*Problem details*
Can you copy the records below word for word, starting at the first line and stopping after the line that contains "genus: Melaleuca"?

*Data extract*
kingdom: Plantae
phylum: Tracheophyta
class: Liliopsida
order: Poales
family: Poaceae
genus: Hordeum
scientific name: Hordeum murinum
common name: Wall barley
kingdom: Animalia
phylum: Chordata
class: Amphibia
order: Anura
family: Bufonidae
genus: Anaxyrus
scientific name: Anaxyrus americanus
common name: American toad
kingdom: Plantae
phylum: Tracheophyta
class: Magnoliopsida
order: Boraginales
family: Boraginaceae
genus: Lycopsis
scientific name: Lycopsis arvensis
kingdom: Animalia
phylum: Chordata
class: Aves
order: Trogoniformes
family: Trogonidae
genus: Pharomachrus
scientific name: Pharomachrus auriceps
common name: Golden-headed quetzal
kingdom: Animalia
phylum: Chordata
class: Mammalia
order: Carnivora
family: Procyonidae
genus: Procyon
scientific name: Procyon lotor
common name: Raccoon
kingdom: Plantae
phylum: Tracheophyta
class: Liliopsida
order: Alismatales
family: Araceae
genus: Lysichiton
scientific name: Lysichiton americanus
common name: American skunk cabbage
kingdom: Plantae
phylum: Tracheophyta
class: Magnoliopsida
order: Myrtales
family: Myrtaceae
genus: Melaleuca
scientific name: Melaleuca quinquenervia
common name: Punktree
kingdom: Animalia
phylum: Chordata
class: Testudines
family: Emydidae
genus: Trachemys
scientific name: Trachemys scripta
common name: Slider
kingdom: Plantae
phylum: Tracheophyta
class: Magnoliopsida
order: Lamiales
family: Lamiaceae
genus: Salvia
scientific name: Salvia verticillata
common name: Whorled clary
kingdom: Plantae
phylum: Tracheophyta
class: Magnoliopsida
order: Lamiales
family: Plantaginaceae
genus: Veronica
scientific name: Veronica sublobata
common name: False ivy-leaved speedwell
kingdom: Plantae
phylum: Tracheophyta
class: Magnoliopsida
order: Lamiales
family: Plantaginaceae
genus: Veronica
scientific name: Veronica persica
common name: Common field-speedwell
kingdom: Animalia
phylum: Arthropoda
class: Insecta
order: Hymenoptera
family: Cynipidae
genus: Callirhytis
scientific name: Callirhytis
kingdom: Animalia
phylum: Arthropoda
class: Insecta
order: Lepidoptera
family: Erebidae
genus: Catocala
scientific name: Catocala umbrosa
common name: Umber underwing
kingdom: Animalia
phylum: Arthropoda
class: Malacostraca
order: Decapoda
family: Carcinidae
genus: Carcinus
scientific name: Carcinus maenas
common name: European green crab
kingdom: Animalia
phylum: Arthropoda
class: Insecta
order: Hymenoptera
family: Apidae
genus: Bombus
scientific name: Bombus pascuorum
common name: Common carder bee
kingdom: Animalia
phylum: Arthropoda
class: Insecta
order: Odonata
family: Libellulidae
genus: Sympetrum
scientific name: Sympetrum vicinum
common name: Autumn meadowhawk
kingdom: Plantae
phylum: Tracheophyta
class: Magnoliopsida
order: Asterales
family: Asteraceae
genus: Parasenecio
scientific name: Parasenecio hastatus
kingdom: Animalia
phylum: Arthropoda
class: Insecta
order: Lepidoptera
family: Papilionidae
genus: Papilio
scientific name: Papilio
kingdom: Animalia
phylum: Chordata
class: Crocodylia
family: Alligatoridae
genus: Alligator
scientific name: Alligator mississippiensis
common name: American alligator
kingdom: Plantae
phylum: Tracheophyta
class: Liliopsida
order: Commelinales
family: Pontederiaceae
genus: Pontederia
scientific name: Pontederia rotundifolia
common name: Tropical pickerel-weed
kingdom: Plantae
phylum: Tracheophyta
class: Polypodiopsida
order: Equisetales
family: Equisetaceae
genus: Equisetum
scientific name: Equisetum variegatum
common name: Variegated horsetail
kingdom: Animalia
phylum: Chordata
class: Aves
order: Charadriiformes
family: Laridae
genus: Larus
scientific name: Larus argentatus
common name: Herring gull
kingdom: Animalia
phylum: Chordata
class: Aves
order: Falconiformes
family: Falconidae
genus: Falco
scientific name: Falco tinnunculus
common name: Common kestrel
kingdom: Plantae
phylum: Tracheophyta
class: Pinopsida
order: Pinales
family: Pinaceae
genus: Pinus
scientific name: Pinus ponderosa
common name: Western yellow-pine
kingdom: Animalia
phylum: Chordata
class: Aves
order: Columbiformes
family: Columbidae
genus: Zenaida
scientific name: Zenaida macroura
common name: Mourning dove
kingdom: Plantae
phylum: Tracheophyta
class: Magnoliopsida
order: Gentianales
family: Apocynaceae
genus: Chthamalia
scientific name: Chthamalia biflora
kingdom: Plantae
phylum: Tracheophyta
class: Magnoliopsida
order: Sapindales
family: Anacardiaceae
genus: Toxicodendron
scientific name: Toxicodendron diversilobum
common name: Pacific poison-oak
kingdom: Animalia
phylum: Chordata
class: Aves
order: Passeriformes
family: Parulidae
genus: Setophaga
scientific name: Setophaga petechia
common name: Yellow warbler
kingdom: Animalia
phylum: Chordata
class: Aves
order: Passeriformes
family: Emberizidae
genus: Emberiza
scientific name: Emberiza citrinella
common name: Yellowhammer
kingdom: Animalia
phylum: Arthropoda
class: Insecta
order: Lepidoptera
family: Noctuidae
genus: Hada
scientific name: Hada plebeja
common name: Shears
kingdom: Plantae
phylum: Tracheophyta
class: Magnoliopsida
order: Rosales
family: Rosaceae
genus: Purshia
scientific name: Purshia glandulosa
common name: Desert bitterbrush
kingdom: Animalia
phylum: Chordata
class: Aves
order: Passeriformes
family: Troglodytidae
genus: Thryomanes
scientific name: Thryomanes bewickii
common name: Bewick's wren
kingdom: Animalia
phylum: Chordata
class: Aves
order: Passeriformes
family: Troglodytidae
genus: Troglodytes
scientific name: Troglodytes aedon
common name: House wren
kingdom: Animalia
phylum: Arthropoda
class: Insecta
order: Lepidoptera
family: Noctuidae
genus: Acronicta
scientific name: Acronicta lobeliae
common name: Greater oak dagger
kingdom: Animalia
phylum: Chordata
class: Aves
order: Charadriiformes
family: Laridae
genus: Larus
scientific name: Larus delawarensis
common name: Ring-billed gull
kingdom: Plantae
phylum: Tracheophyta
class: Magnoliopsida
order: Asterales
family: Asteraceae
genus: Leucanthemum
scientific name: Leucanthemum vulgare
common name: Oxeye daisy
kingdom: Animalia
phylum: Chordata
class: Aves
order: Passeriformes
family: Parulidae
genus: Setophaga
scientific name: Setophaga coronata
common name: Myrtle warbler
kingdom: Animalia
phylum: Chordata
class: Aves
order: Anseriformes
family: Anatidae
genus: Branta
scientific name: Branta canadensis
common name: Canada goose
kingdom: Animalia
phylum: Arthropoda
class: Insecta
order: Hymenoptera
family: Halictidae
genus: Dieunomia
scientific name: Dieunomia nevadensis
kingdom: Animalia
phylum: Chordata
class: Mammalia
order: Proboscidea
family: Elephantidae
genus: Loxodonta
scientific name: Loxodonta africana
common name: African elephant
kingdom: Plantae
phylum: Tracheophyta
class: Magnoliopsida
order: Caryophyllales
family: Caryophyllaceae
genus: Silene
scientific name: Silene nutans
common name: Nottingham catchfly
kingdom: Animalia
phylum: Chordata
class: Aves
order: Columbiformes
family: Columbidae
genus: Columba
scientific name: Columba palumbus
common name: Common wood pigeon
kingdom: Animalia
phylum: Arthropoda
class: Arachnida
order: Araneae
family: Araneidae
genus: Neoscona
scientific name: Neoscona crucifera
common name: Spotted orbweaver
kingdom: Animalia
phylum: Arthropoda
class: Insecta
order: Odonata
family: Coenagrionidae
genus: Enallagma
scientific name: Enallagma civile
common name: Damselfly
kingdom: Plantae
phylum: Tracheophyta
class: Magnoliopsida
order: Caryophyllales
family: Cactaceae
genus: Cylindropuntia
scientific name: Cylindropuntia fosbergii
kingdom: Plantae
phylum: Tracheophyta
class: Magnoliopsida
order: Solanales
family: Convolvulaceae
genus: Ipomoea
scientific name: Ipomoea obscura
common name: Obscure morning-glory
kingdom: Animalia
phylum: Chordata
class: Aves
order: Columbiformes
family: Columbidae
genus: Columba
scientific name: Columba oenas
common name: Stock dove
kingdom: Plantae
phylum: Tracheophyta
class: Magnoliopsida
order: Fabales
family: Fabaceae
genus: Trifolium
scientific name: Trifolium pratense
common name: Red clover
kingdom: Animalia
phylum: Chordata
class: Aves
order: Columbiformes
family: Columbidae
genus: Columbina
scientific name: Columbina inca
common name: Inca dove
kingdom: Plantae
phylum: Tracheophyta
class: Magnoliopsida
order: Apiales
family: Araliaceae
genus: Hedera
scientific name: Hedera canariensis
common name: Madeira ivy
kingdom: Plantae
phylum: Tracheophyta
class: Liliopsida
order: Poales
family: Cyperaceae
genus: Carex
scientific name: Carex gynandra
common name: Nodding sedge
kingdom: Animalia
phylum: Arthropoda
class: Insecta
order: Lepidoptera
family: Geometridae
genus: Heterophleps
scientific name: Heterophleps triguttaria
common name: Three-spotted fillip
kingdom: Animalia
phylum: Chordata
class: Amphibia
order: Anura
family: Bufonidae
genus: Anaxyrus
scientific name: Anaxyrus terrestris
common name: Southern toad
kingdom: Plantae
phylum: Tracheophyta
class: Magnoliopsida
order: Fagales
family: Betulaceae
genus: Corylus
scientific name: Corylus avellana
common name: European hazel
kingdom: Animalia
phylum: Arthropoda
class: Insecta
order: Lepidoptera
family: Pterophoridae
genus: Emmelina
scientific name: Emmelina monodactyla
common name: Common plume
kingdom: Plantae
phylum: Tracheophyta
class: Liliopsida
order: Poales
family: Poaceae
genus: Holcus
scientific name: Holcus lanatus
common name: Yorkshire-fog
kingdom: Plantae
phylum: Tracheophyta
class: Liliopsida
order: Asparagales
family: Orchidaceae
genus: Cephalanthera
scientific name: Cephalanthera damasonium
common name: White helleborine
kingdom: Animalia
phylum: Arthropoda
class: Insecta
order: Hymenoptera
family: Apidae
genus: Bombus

*Solution for this problem*
kingdom: Plantae
phylum: Tracheophyta
class: Liliopsida
order: Poales
family: Poaceae
genus: Hordeum
scientific name: Hordeum murinum
common name: Wall barley
kingdom: Animalia
phylum: Chordata
class: Amphibia
order: Anura
family: Bufonidae
genus: Anaxyrus
scientific name: Anaxyrus americanus
common name: American toad
kingdom: Plantae
phylum: Tracheophyta
class: Magnoliopsida
order: Boraginales
family: Boraginaceae
genus: Lycopsis
scientific name: Lycopsis arvensis
kingdom: Animalia
phylum: Chordata
class: Aves
order: Trogoniformes
family: Trogonidae
genus: Pharomachrus
scientific name: Pharomachrus auriceps
common name: Golden-headed quetzal
kingdom: Animalia
phylum: Chordata
class: Mammalia
order: Carnivora
family: Procyonidae
genus: Procyon
scientific name: Procyon lotor
common name: Raccoon
kingdom: Plantae
phylum: Tracheophyta
class: Liliopsida
order: Alismatales
family: Araceae
genus: Lysichiton
scientific name: Lysichiton americanus
common name: American skunk cabbage
kingdom: Plantae
phylum: Tracheophyta
class: Magnoliopsida
order: Myrtales
family: Myrtaceae
genus: Melaleuca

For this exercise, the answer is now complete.